DUBAI, June 23 (Reuters) - Oman switched to a fiscal surplus in the first four months of the year after it cut public spending amid low oil prices and the coronavirus crisis, official figures showed.
While other Gulf states resorted to debt to fill state coffers, Oman - which has over $20 billion in outstanding bonds rated junk by major rating agencies - has avoided international markets after a spike in borrowing costs in recent months.
But severe cuts in public expenditure have led to a surplus of 134.2 million rials ($349.48 million) in January-April from a deficit of 133.2 million rials a year earlier, the figures released by the national statistics agency showed.
“Fiscal consolidation through expenditure rationalisation and sharper non-oil revenue generation is showing up in the statistics,” said Ehsan Khoman, head of MENA research and strategy at MUFG.
Between March and April Oman’s finance ministry directed government agencies to implement several cuts to their operational and development budgets.

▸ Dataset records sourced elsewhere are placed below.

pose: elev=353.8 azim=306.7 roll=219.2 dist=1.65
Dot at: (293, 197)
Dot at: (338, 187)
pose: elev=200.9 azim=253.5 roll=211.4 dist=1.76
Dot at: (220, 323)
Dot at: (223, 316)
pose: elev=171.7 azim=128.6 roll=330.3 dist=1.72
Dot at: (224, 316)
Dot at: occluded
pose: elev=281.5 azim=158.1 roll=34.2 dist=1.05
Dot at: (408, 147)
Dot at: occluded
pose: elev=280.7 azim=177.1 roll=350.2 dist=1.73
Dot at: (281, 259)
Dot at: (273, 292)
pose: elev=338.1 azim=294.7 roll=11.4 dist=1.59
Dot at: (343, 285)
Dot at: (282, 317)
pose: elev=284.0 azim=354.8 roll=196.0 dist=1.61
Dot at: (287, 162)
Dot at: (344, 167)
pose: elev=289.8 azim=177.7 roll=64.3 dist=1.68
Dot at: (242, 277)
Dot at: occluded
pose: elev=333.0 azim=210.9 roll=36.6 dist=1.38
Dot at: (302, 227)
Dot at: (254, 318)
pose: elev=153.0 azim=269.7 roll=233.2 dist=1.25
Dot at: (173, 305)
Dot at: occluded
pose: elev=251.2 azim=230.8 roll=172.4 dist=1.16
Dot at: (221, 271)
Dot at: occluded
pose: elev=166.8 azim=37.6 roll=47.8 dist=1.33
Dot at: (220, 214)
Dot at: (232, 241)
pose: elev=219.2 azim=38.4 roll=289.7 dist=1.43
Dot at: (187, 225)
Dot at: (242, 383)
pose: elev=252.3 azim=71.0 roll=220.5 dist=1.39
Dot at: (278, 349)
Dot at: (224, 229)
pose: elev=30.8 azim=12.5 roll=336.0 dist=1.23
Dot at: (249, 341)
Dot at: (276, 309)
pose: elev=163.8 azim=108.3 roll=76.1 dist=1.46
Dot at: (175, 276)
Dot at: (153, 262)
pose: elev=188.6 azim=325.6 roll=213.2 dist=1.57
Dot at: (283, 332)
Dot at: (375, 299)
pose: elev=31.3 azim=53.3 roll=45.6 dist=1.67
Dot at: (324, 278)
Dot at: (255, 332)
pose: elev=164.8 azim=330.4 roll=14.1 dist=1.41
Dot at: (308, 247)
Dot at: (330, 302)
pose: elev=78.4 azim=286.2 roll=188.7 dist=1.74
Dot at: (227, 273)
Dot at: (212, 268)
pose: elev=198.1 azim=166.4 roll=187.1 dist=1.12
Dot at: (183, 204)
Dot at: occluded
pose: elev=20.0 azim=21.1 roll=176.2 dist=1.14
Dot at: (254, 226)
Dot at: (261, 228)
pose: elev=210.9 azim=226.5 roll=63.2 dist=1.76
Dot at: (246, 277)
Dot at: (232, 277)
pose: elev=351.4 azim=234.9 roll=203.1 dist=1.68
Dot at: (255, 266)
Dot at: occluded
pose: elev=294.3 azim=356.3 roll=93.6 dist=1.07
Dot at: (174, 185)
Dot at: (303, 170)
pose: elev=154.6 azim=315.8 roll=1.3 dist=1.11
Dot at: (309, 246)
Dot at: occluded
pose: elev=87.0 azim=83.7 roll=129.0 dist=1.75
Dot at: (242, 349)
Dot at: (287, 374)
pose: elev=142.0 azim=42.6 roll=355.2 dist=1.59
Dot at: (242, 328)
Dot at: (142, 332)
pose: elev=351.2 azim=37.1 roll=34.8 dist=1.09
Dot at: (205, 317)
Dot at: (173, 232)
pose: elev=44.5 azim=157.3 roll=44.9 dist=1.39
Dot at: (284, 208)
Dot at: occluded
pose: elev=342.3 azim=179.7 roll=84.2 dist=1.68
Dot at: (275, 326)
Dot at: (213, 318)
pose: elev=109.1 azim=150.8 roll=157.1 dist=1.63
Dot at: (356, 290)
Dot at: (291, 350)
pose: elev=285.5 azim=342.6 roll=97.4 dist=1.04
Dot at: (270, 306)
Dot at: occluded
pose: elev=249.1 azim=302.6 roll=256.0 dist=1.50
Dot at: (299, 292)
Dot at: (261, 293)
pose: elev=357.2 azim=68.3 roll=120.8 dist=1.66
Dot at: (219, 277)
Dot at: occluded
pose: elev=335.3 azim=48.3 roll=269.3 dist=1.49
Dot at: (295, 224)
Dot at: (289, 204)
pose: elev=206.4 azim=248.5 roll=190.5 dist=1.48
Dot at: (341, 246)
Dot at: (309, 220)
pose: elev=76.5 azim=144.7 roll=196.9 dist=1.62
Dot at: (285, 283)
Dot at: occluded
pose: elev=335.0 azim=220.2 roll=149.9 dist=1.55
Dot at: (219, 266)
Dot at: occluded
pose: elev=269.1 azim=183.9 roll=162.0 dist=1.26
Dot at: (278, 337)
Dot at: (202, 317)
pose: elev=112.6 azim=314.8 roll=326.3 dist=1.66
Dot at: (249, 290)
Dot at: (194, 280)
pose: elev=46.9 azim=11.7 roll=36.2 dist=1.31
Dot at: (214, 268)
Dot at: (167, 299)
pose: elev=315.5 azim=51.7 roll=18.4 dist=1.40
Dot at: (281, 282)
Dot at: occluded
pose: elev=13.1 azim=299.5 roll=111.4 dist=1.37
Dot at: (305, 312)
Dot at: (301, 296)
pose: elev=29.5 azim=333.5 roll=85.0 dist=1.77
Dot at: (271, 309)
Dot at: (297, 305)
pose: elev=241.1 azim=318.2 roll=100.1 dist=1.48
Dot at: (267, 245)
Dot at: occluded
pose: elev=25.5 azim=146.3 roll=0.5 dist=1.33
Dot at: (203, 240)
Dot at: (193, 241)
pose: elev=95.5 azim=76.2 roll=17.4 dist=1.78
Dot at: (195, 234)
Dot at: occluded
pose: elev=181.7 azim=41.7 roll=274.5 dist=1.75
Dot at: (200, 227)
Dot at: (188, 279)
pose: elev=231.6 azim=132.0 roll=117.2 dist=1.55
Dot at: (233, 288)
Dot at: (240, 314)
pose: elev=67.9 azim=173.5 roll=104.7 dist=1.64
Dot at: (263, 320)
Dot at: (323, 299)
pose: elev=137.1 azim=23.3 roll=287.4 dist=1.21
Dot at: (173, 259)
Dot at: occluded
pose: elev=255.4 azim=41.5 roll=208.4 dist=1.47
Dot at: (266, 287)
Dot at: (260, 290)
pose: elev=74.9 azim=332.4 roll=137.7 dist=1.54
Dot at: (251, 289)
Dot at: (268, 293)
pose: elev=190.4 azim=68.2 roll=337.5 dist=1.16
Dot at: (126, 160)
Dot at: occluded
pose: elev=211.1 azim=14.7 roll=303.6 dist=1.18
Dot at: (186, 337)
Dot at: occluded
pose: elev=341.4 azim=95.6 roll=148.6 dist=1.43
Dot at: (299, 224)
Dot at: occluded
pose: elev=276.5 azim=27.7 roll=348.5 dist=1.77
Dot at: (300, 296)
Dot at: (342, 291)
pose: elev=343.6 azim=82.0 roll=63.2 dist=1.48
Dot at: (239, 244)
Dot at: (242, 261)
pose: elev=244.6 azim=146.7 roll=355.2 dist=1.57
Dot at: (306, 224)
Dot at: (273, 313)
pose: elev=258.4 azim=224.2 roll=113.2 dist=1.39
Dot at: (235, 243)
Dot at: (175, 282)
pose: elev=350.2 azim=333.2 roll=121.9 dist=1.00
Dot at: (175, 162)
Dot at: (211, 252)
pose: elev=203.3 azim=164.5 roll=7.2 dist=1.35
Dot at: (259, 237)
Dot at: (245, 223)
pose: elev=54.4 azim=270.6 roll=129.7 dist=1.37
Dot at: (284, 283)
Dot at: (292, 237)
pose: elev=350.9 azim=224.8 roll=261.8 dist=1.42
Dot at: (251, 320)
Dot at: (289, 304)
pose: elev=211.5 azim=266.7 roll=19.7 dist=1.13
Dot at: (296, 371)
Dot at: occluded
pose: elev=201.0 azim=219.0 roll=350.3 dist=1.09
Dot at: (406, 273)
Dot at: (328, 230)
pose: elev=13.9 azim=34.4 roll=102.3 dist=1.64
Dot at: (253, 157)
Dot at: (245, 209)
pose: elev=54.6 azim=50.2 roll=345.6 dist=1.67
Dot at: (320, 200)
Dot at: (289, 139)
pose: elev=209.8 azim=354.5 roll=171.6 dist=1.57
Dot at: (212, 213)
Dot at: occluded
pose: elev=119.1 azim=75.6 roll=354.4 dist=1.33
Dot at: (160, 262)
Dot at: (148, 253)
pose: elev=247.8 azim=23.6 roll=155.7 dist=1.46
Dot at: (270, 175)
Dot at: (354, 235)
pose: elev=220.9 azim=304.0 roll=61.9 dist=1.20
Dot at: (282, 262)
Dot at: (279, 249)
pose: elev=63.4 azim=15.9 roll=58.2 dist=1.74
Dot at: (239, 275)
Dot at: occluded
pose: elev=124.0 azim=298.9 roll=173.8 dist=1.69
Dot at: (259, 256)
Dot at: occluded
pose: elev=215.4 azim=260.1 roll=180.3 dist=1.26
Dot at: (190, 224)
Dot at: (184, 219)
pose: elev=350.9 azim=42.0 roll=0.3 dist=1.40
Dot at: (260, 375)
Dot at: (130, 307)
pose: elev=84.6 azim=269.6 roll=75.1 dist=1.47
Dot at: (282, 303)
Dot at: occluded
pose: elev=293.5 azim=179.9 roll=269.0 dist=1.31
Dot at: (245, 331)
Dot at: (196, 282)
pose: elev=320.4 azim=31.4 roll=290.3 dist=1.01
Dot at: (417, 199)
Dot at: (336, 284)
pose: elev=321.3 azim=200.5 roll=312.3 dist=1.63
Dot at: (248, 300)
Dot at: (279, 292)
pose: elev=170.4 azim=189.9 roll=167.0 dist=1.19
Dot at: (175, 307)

It reduced spending for defence and security from January to April by over 17% year on year to 838.8 million rials and development expenditure for civil ministries during the same period by nearly 48% to 171.2 million rials, the figures showed.
The data may give some reassurance to investors in Oman’s debt, concerned over the slow pace of fiscal reforms and economic diversification efforts.
Potential financial support from Oman’s richer Gulf neighbours, particularly if conditional on fiscal consolidation measures, would give investors additional comfort, Khoman said.
Still, Oman faces one of the widest fiscal deficits in the region this year, estimated at over 16% of GDP by both MUFG and the International Monetary Fund.
Recent figures “really showed the proactive stance in pulling back the expenditure,” said Monica Malik, chief economist at Abu Dhabi Commercial Bank.